Similarly, how does a fascist decide what to teach kids in school? Again, it’s very simple. There is just one yardstick: you teach the kids whatever serves the interests of the nation. The truth doesn’t matter at all. Now, the horrors of the Second World War and of the Holocaust remind us of the terrible consequences of this way of thinking.

But usually, when we talk about the ills of fascism, we do so in an ineffective way, because we tend to depict fascism as a hideous monster, without really explaining what was so seductive about it. It’s a bit like these Hollywood movies that depict the bad guys — Voldemort or Sauron or Darth Vader — as ugly and mean and cruel. They’re cruel even to their own supporters. When I see these movies, I never understand — why would anybody be tempted to follow a disgusting creep like Voldemort? The problem with evil is that in real life, evil doesn’t necessarily look ugly. It can look very beautiful. This is something that Christianity knew very well, which is why in Christian art, as opposed to Hollywood, Satan is usually depicted as a gorgeous hunk.

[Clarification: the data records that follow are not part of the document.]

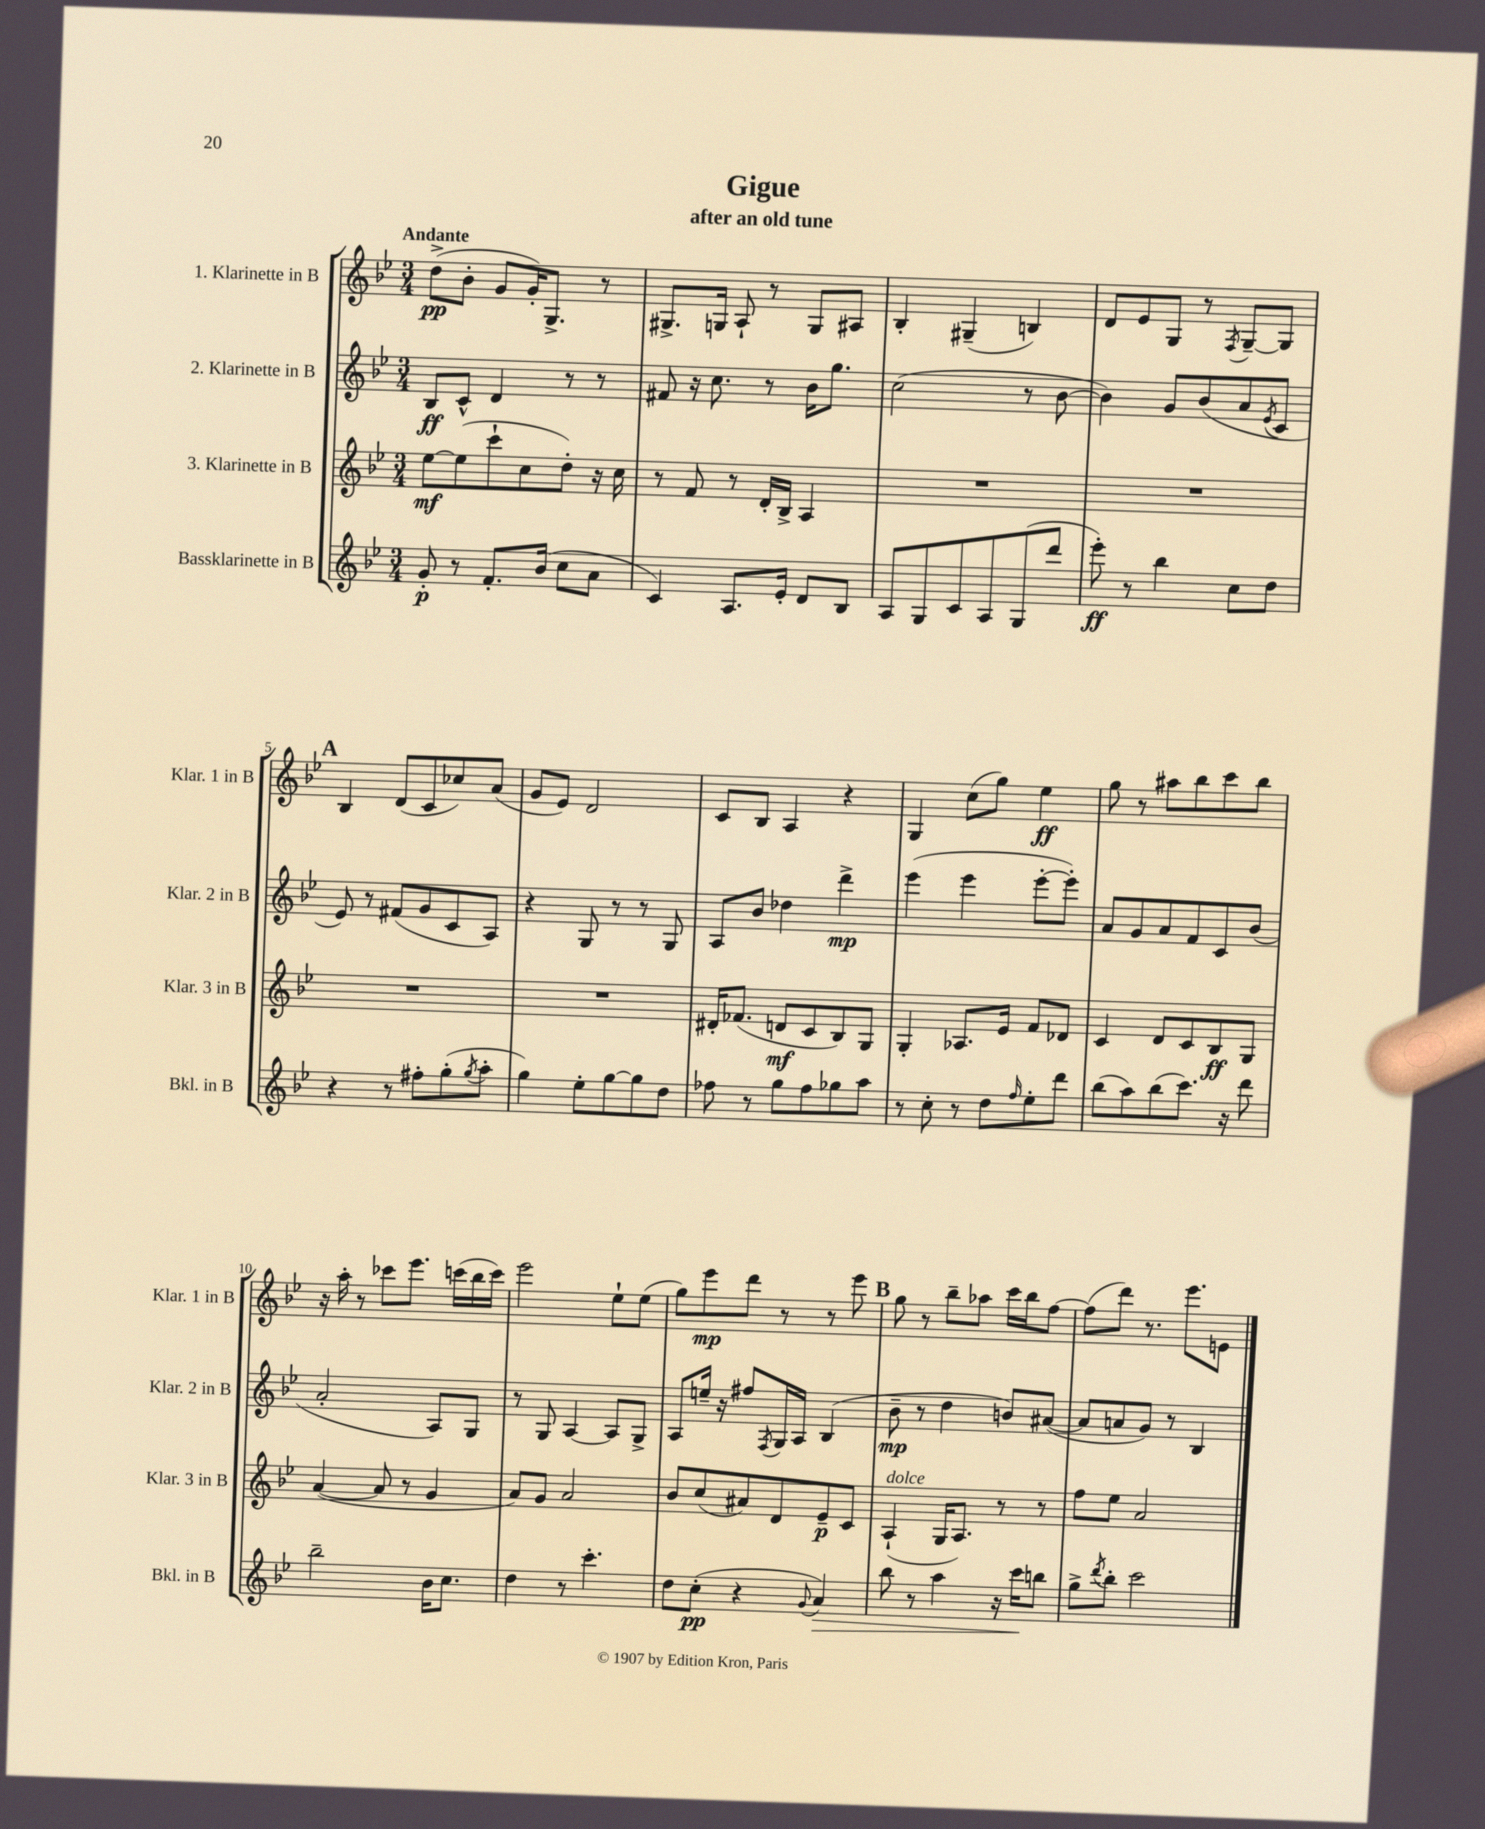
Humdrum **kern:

**kern	**dynam	**kern	**dynam	**kern	**dynam	**kern	**dynam
*part4	*part4	*part3	*part3	*part2	*part2	*part1	*part1
*staff4	*staff4	*staff3	*staff3	*staff2	*staff2	*staff1	*staff1
*I"Bassklarinette in B	*	*I"3. Klarinette in B	*	*I"2. Klarinette in B	*	*I"1. Klarinette in B	*
*I'Bkl. in B	*	*I'Klar. 3 in B	*	*I'Klar. 2 in B	*	*I'Klar. 1 in B	*
*clefG2	*	*clefG2	*	*clefG2	*	*clefG2	*
*k[b-e-]	*	*k[b-e-]	*	*k[b-e-]	*	*k[b-e-]	*
*M3/4	*	*M3/4	*	*M3/4	*	*M3/4	*
=1	=1	=1	=1	=1	=1	=1	=1
!	!	!	!	!	!	!LO:TX:a:B:t=Andante	!
8g'/	p	[8ee-\L	mf	8B-/L	ff	(8dd^\L	pp
8r	.	(8ee-\]	.	8c^^/J	.	8b-'\J	.
8.f'/L	.	8ccc`\	.	4d/	.	8g/L	.
.	.	8cc\	.	.	.	16g'/K)	.
(16b-/Jk	.	.	.	.	.	8.G^/J	.
8cc\L	.	8dd'\J)	.	8r	.	.	.
8a\J	.	16r	.	8r	.	8r	.
.	.	16cc\	.	.	.	.	.
=2	=2	=2	=2	=2	=2	=2	=2
4c/)	.	8r	.	8f#X/	.	8.G#X^/L	.
.	.	8f/	.	16r	.	.	.
.	.	.	.	8.cc\	.	16Gn/Jk	.
8.A/L	.	8r	.	.	.	8A`/	.
.	.	16d'/LL	.	8r	.	8r	.
16e-'/Jk	.	16B-^/JJ	.	.	.	.	.
8d/L	.	4A/	.	16b-\KL	.	8G/L	.
.	.	.	.	8.gg\J	.	.	.
8B-/J	.	.	.	.	.	8A#X/J	.
=3	=3	=3	=3	=3	=3	=3	=3
8A/L	.	2.r	.	(2cc\	.	4B-'/	.
8G/	.	.	.	.	.	.	.
8c/	.	.	.	.	.	(4G#X~/	.
8A/	.	.	.	.	.	.	.
(8G/	.	.	.	8r	.	4Bn/)	.
8ddd/J	.	.	.	[8b-\	.	.	.
=4	=4	=4	=4	=4	=4	=4	=4
8eee-'\)	ff	2.r	.	4b-\])	.	8d/L	.
8r	.	.	.	.	.	8e-/	.
4bb-\	.	.	.	8g/L	.	8G/J	.
.	.	.	.	(8b-/	.	8r	.
.	.	.	.	.	.	8qF/	.
8cc\L	.	.	.	8a/	.	[8G~/L	.
.	.	.	.	8qe-/	.	.	.
8dd\J	.	.	.	8c/J	.	8G/J]	.
!!LO:LB:g=z
!!LO:REH:place=s1:t=A
=5	=5	=5	=5	=5	=5	=5	=5
4r	.	2.r	.	8e-/)	.	4B-/	.
.	.	.	.	8r	.	.	.
8r	.	.	.	(8f#X/L	.	(8d/L	.
8ff#X'\L	.	.	.	8g/	.	8c/	.
(8gg'\	.	.	.	8c/	.	8cc-X/)	.
8qgg/	.	.	.	.	.	.	.
8aa'\J	.	.	.	8A/J)	.	(8a/J	.
=6	=6	=6	=6	=6	=6	=6	=6
4gg\)	.	2.r	.	4r	.	8g/L	.
.	.	.	.	.	.	8e-/J)	.
8ee-'\L	.	.	.	8G/	.	2d/	.
[8gg\	.	.	.	8r	.	.	.
8gg\]	.	.	.	8r	.	.	.
8dd\J	.	.	.	8G/	.	.	.
=7	=7	=7	=7	=7	=7	=7	=7
8ff-X\	.	16d#X'/KL	.	8A/L	.	8c/L	.
.	.	(8.f-X/J	.	.	.	.	.
8r	.	.	.	8b-/J	.	8B-/J	.
8gg\L	.	8dn/L	mf	4dd-X\	.	4A/	.
8ff-\	.	8c/	.	.	.	.	.
8gg-X\	.	8B-/)	.	4ddd^\	mp	4r	.
8aa\J	.	8G/J	.	.	.	.	.
=8	=8	=8	=8	=8	=8	=8	=8
8r	.	4G'/	.	(4eee-\	.	4G/	.
8cc'\	.	.	.	.	.	.	.
8r	.	8.A-X/L	.	4eee-\	.	(8cc\L	.
8dd\L	.	.	.	.	.	8gg\J)	.
.	.	16e-/Jk	.	.	.	.	.
16qqff/	.	.	.	.	.	.	.
8ee-'\	.	8f/L	.	[8eee-'\L	.	4ee-\	ff
8ddd\J	.	8d-X/J	.	8eee-'\J])	.	.	.
=9	=9	=9	=9	=9	=9	=9	=9
(8bb-\L	.	4c/	.	8a/L	.	8gg\	.
8aa\)	.	.	.	8g/	.	8r	.
(8bb-\	.	8d/L	.	8a/	.	8aa#X\L	.
8.ccc\J)	.	8c/	.	8f/	.	8bb-\	.
.	.	8B-/	ff	8c/	.	8ccc\	.
16r	.	.	.	.	.	.	.
8ddd\	.	8G/J	.	(8b-/J	.	8bb-\J	.
!!LO:LB:g=z
=10	=10	=10	=10	=10	=10	=10	=10
2bb-~\	.	([4a/	.	2a'/	.	16r	.
.	.	.	.	.	.	16aa'\	.
.	.	.	.	.	.	8r	.
.	.	8a/]	.	.	.	8ccc-X\L	.
.	.	8r	.	.	.	8.eee-\J	.
16b-\KL	.	4g/	.	8A/L)	.	.	.
8.cc\J	.	.	.	.	.	(16cccn\LL	.
.	.	.	.	8G/J	.	16bb-\	.
.	.	.	.	.	.	16ccc\JJ)	.
=11	=11	=11	=11	=11	=11	=11	=11
4dd\	.	8a/L)	.	8r	.	2eee-\	.
.	.	8g/J	.	8G/	.	.	.
8r	.	2a/	.	[4A/	.	.	.
4.ccc'\	.	.	.	.	.	.	.
.	.	.	.	8A/L]	.	8ee-`\L	.
.	.	.	.	8G^/J	.	(8ee-\J	.
=12	=12	=12	=12	=12	=12	=12	=12
8dd\L	.	8b-/L	.	8A/L	.	8gg\L)	.
(8cc'\J	pp	(8cc/	.	16een~/Jk	.	8eee-\	mp
.	.	.	.	16r	.	.	.
4r	.	8a#X/)	.	8ff#X/L	.	8ddd\J	.
.	.	.	.	8qF/	.	.	.
.	.	8d/	.	16G/L	.	8r	.
.	.	.	.	16A/JJ	.	.	.
8qqg/	.	.	.	.	.	.	.
!	!LO:HP:b	!	!	!	!	!	!
4a/)	>	8e-~/	p	(4B-/	.	8r	.
.	.	8c/J	.	.	.	8eee-\	.
!!LO:REH:place=s1:t=B
=13	=13	=13	=13	=13	=13	=13	=13
!	!	!LO:TX:a:i:t=dolce	!	!	!	!	!
8bb-\	.	(4A`/	.	8b-~\	mp	8gg\	.
8r	.	.	.	8r	.	8r	.
4aa\	.	16G/KL	.	4dd\	.	8bb-~\L	.
.	.	8.A/J)	.	.	.	.	.
.	.	.	.	.	.	8aa-X\J	.
16r	.	8r	.	8bn/L)	.	16ccc\LL	.
16ccc\KL	.	.	.	.	.	16bb-\J	.
8bbn\J	]	8r	.	([8a#X/J	.	[8ff\J	.
=14	=14	=14	=14	=14	=14	=14	=14
8gg^\L	.	8ff\L	.	8a#/L]	.	(8ff\L]	.
8qddd/	.	.	.	.	.	.	.
8bb-'\J	.	8ee-\J	.	8an/	.	8ddd\J)	.
2ccc\	.	2a/	.	8g/J)	.	8.r	.
.	.	.	.	8r	.	.	.
.	.	.	.	.	.	8.eee-\L	.
.	.	.	.	4B-/	.	.	.
.	.	.	.	.	.	8en\J	.
==	==	==	==	==	==	==	==
*-	*-	*-	*-	*-	*-	*-	*-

This is why it’s so difficult to resist the temptations of Satan, and why it is also difficult to resist the temptations of fascism.

Fascism makes people see themselves as belonging to the most beautiful and most important thing in the world: the nation. And then people think, “Well, they taught us that fascism is ugly. But when I look in the mirror, I see something very beautiful, so I can’t be a fascist, right?” Wrong. That’s the problem with fascism.